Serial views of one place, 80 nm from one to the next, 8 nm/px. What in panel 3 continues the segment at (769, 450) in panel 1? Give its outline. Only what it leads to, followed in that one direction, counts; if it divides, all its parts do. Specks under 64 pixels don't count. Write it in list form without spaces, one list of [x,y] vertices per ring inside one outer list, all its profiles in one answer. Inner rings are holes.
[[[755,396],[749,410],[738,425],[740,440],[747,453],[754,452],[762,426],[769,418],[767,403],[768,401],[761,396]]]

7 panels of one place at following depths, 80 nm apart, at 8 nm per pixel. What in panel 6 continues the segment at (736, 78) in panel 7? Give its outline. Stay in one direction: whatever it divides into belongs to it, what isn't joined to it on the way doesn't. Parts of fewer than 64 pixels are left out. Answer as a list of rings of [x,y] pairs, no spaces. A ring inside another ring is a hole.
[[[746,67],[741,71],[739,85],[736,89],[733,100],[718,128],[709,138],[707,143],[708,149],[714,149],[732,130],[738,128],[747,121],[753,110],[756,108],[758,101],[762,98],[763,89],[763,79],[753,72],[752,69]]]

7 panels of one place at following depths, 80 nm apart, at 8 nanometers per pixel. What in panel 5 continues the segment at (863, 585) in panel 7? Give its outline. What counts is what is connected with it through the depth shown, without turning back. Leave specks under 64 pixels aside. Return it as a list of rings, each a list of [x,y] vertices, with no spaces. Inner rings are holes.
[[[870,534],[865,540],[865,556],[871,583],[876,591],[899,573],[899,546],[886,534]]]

▸ **EXERCISE DIRECTIONS**: Please repeat the records so that each one reads exactly as it does above.

▸ **TASK RESULT**:
Serial views of one place, 80 nm from one to the next, 8 nm/px. What in panel 3 continues the segment at (769, 450) in panel 1? Give its outline. Only what it leads to, followed in that one direction, counts; if it divides, all its parts do. Specks under 64 pixels don't count. Write it in list form without spaces, one list of [x,y] vertices per ring inside one outer list, all its profiles in one answer. Inner rings are holes.
[[[755,396],[749,410],[738,425],[740,440],[747,453],[754,452],[762,426],[769,418],[767,403],[768,401],[761,396]]]

7 panels of one place at following depths, 80 nm apart, at 8 nm per pixel. What in panel 6 continues the segment at (736, 78) in panel 7? Give its outline. Stay in one direction: whatever it divides into belongs to it, what isn't joined to it on the way doesn't. Parts of fewer than 64 pixels are left out. Answer as a list of rings of [x,y] pairs, no spaces. A ring inside another ring is a hole.
[[[746,67],[741,71],[739,85],[736,89],[733,100],[718,128],[709,138],[707,143],[708,149],[714,149],[732,130],[738,128],[747,121],[753,110],[756,108],[758,101],[762,98],[763,89],[763,79],[753,72],[752,69]]]

7 panels of one place at following depths, 80 nm apart, at 8 nanometers per pixel. What in panel 5 continues the segment at (863, 585) in panel 7? Give its outline. What counts is what is connected with it through the depth shown, without turning back. Leave specks under 64 pixels aside. Return it as a list of rings, each a list of [x,y] vertices, with no spaces. Inner rings are holes.
[[[870,534],[865,540],[865,556],[871,583],[876,591],[899,573],[899,546],[886,534]]]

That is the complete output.